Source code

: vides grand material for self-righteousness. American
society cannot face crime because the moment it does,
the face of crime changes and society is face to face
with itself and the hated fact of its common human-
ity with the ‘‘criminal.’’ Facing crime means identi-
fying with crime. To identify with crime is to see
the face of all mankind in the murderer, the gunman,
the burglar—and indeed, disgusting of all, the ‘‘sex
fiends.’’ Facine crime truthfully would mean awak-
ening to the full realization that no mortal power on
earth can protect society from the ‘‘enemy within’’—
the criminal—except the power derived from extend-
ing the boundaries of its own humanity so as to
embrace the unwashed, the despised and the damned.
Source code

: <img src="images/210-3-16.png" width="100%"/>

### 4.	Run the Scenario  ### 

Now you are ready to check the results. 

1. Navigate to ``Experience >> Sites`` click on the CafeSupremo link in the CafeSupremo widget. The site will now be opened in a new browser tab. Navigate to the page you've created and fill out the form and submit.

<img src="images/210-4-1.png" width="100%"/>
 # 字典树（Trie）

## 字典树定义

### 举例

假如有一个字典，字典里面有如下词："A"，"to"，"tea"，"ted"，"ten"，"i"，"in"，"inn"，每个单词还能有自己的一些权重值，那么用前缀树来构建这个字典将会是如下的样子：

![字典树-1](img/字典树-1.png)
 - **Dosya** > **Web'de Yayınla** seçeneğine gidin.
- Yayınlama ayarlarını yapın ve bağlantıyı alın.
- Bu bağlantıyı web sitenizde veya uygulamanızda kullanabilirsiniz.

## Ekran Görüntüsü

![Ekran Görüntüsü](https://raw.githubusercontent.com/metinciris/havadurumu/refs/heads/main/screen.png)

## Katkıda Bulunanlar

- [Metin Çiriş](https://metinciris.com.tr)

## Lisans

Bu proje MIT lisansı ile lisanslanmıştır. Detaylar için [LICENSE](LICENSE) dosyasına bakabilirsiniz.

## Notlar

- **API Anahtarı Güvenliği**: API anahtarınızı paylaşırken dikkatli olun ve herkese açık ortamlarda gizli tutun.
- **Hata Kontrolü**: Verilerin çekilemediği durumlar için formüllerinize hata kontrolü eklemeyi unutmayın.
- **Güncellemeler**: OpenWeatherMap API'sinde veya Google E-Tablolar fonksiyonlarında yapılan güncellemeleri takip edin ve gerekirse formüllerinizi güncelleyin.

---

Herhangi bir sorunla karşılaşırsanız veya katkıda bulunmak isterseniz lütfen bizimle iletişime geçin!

----------

Repeat the lines above with every word intact.

Source code

: vides grand material for self-righteousness. American
society cannot face crime because the moment it does,
the face of crime changes and society is face to face
with itself and the hated fact of its common human-
ity with the ‘‘criminal.’’ Facing crime means identi-
fying with crime. To identify with crime is to see
the face of all mankind in the murderer, the gunman,
the burglar—and indeed, disgusting of all, the ‘‘sex
fiends.’’ Facine crime truthfully would mean awak-
ening to the full realization that no mortal power on
earth can protect society from the ‘‘enemy within’’—
the criminal—except the power derived from extend-
ing the boundaries of its own humanity so as to
embrace the unwashed, the despised and the damned.
Source code

: <img src="images/210-3-16.png" width="100%"/>

### 4.	Run the Scenario  ### 

Now you are ready to check the results. 

1. Navigate to ``Experience >> Sites`` click on the CafeSupremo link in the CafeSupremo widget. The site will now be opened in a new browser tab. Navigate to the page you've created and fill out the form and submit.

<img src="images/210-4-1.png" width="100%"/>
 # 字典树（Trie）

## 字典树定义

### 举例

假如有一个字典，字典里面有如下词："A"，"to"，"tea"，"ted"，"ten"，"i"，"in"，"inn"，每个单词还能有自己的一些权重值，那么用前缀树来构建这个字典将会是如下的样子：

![字典树-1](img/字典树-1.png)
 - **Dosya** > **Web'de Yayınla** seçeneğine gidin.
- Yayınlama ayarlarını yapın ve bağlantıyı alın.
- Bu bağlantıyı web sitenizde veya uygulamanızda kullanabilirsiniz.

## Ekran Görüntüsü

![Ekran Görüntüsü](https://raw.githubusercontent.com/metinciris/havadurumu/refs/heads/main/screen.png)

## Katkıda Bulunanlar

- [Metin Çiriş](https://metinciris.com.tr)

## Lisans

Bu proje MIT lisansı ile lisanslanmıştır. Detaylar için [LICENSE](LICENSE) dosyasına bakabilirsiniz.

## Notlar

- **API Anahtarı Güvenliği**: API anahtarınızı paylaşırken dikkatli olun ve herkese açık ortamlarda gizli tutun.
- **Hata Kontrolü**: Verilerin çekilemediği durumlar için formüllerinize hata kontrolü eklemeyi unutmayın.
- **Güncellemeler**: OpenWeatherMap API'sinde veya Google E-Tablolar fonksiyonlarında yapılan güncellemeleri takip edin ve gerekirse formüllerinizi güncelleyin.

---

Herhangi bir sorunla karşılaşırsanız veya katkıda bulunmak isterseniz lütfen bizimle iletişime geçin!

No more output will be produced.